The concrete implementation of above-mentioned mutation operation comprises: select body one by one at random, obtain new individuality by above-mentioned variation probability variation, with the above-mentioned new individual above-mentioned individuality of selecting at random that replaces.
When individuality adopts real coding, j gene a of picked at random m individuals MjMake a variation, its formula is following:
a mj = a mj + ( a min - a mj ) * f ( g ) r ≤ 0.5 a mj + ( a mj - a max ) * f ( g ) r > 0.5
In the formula, a MjBe the new individuality that the back that makes a variation produces, a MaxBe gene a MjThe upper bound, a MinLower bound for gene; F (g)=r 2(1-g/G Max) 2, r 2Be a randomized number, g is the current iteration number of times; G MaxBe maximum evolution number of times, r is the randomized number between [0,1].

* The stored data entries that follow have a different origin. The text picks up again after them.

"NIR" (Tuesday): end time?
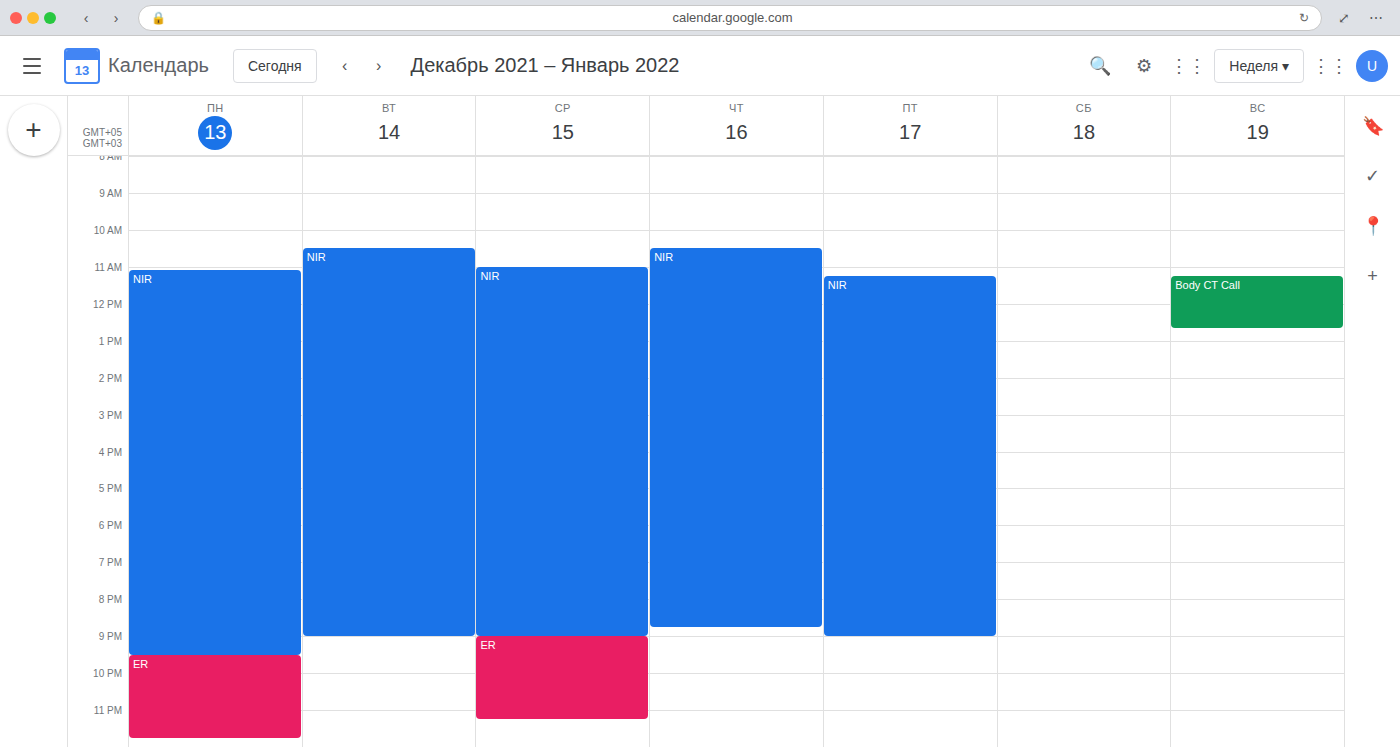
9:00 PM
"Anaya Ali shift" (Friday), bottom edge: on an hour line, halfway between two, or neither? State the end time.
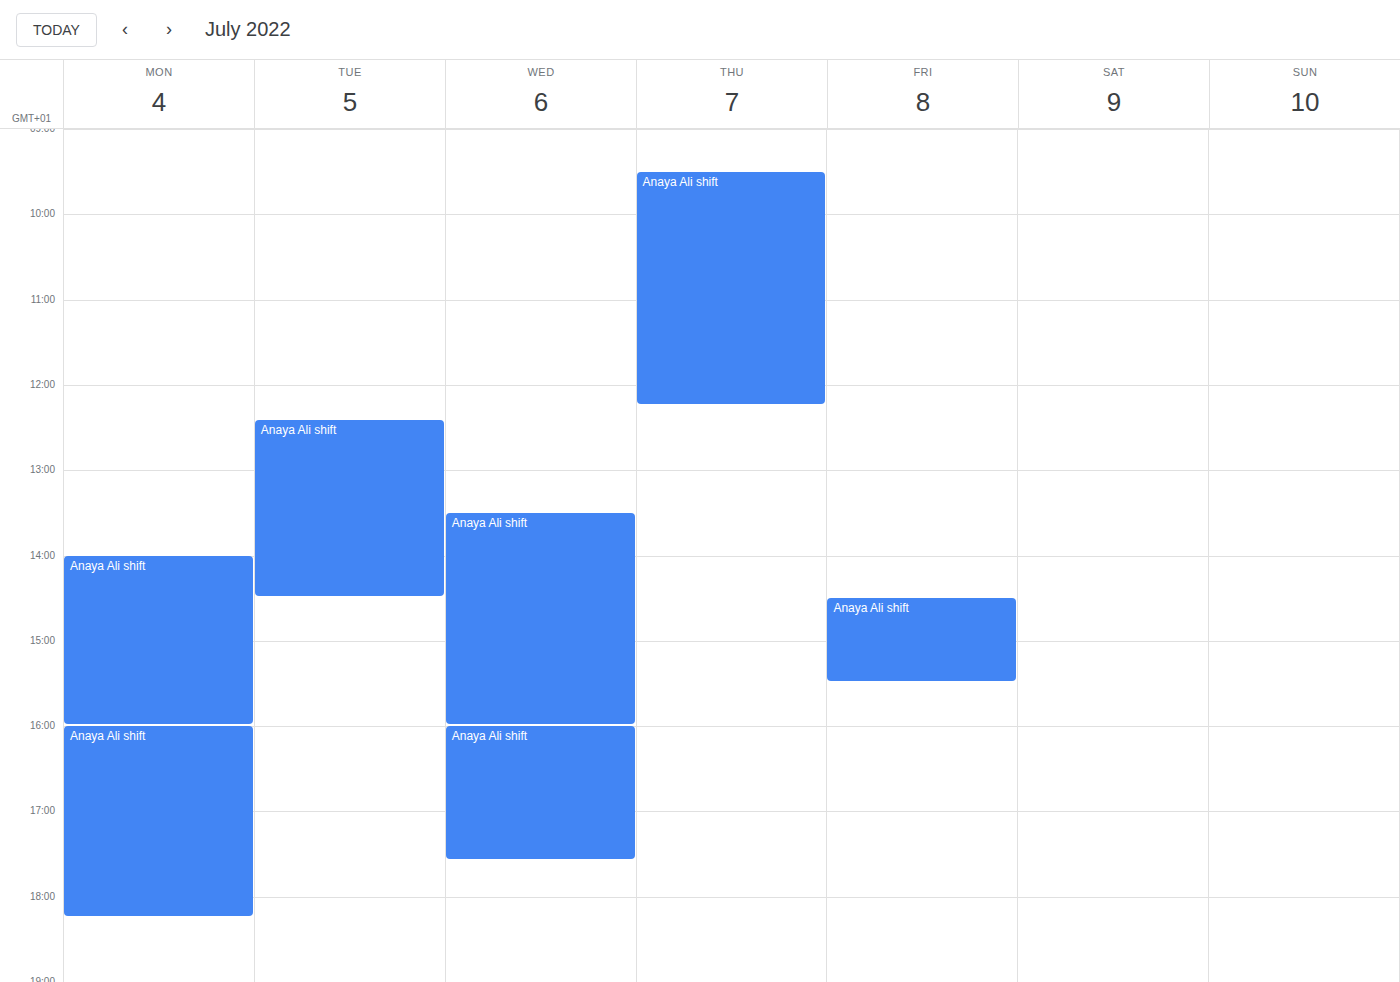
3:30 PM -- halfway between the 3 PM and 4 PM lines.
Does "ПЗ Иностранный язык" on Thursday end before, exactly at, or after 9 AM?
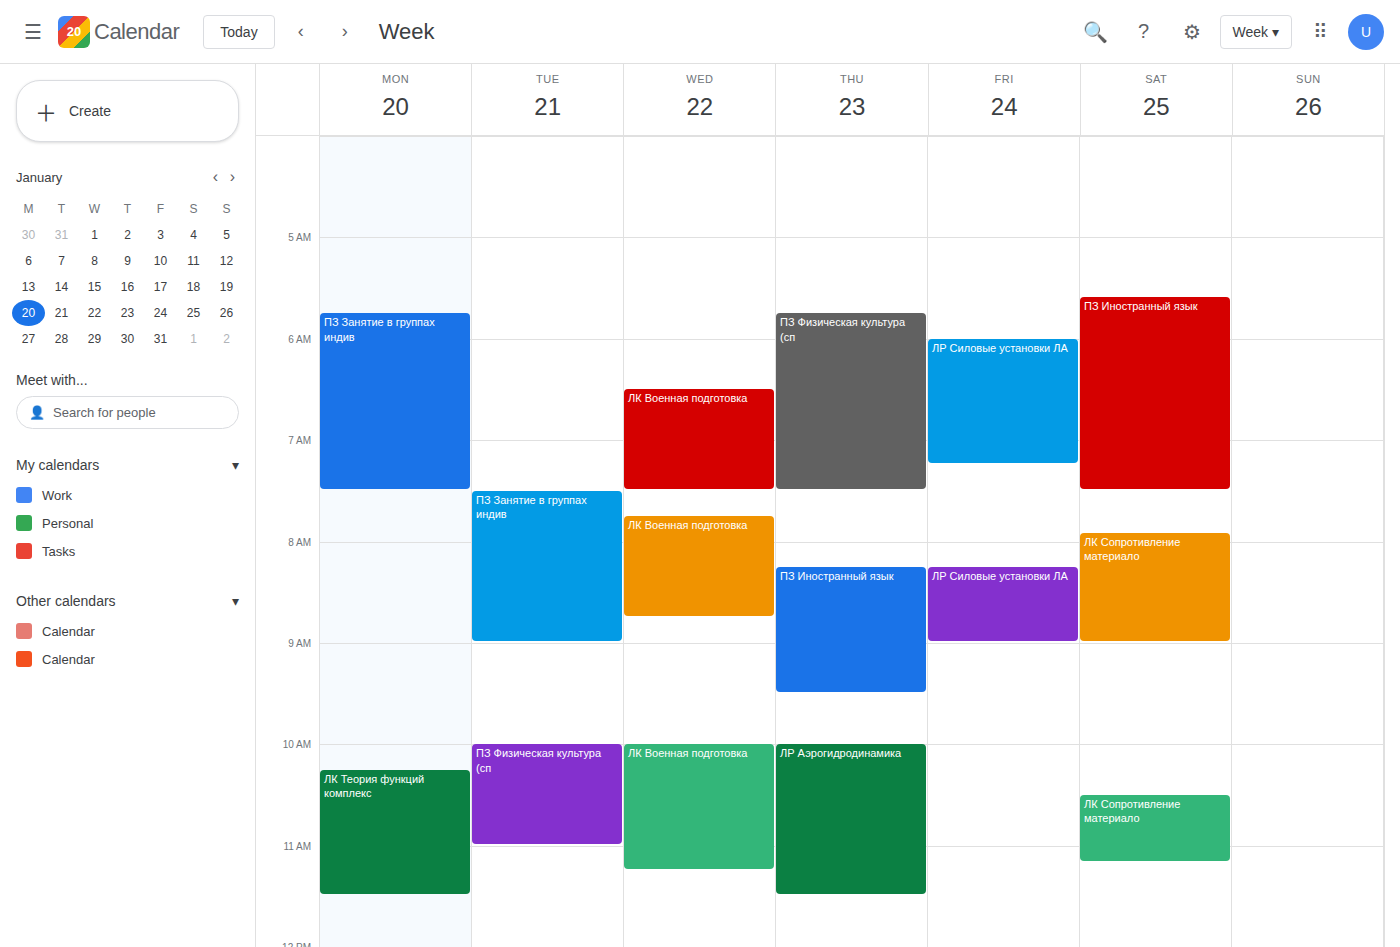
9:30 AM -- after 9 AM, 30 minutes below the 9 AM line.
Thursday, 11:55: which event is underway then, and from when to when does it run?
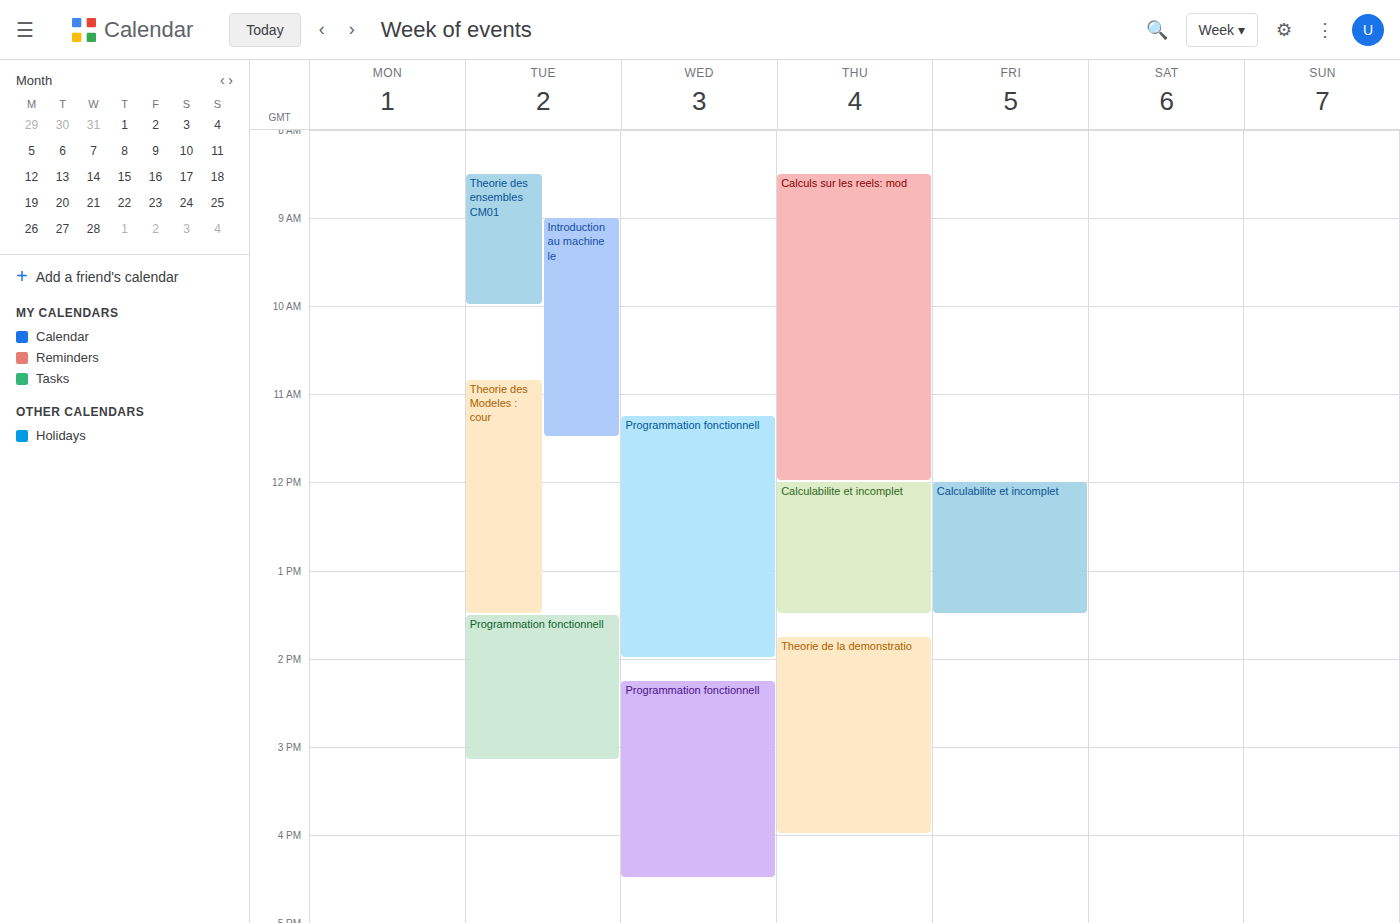
"Calculs sur les reels: mod", 08:30 to 12:00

Whether E, the performance of judging above-mentioned colony of future generation satisfy preset index and/or have accomplished the iterations of above-mentioned setting, if not, then return step C, otherwise, get into step F;
F, the optimum individual in the population of future generation that forms among the step D is carried out assignment to the initial weight and the initial threshold of neural (son) network of above-mentioned BP, accomplish the initial weight of neural (son) network of above-mentioned BP and the optimization of initial threshold.
Accordingly, the concrete implementation of above-mentioned steps S44 can comprise:
One, hidden layer output is calculated: according to input parameter X, be connected weights ω between input layer and hidden layer XyAnd hidden layer threshold value a, calculate hidden layer output H.
H y = f ( Σ x = 1 n ω xy x x - a y ) y=1,2,…,l
In the formula, n representes the input layer number, and l is the hidden layer node number, and y representes y hidden layer node, and f is the hidden layer excitation function.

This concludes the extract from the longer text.